What to produce:
In the records below, find the line holding "right shoulder: (374, 250)" and the line holding "left back paw: (21, 586)". Set down both, with every line between them, exactly.

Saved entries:
# # # # #

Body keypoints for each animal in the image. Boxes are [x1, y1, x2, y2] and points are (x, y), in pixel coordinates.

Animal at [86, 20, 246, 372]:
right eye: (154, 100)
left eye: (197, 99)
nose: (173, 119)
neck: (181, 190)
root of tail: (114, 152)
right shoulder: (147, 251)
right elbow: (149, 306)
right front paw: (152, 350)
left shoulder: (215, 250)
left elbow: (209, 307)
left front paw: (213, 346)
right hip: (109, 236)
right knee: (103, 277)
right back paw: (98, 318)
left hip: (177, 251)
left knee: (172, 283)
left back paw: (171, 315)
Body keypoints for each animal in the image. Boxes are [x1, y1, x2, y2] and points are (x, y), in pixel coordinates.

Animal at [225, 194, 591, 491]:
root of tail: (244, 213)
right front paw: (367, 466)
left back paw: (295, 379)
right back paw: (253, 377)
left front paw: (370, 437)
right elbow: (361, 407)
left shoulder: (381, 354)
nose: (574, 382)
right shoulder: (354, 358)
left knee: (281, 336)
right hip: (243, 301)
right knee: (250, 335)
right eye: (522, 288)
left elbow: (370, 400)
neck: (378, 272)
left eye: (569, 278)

# # # # #

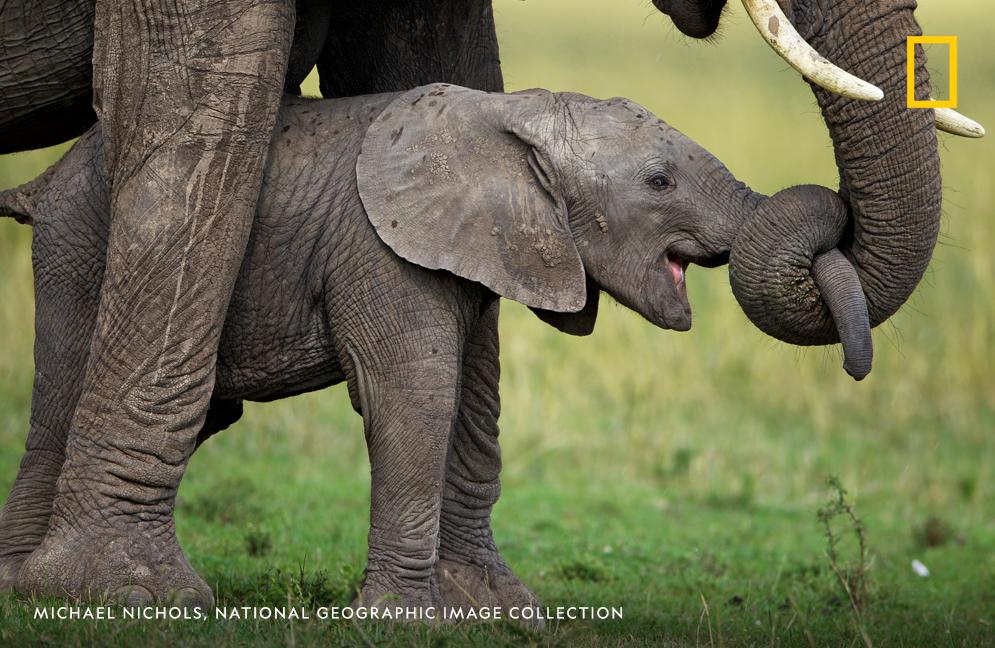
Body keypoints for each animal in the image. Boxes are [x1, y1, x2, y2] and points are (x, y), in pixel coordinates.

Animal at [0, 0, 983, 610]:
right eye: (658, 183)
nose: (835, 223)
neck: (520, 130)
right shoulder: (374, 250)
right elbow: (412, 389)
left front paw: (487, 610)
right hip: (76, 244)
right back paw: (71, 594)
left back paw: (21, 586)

# # # # #

Solved problem:
right shoulder: (374, 250)
right elbow: (412, 389)
left front paw: (487, 610)
right hip: (76, 244)
right back paw: (71, 594)
left back paw: (21, 586)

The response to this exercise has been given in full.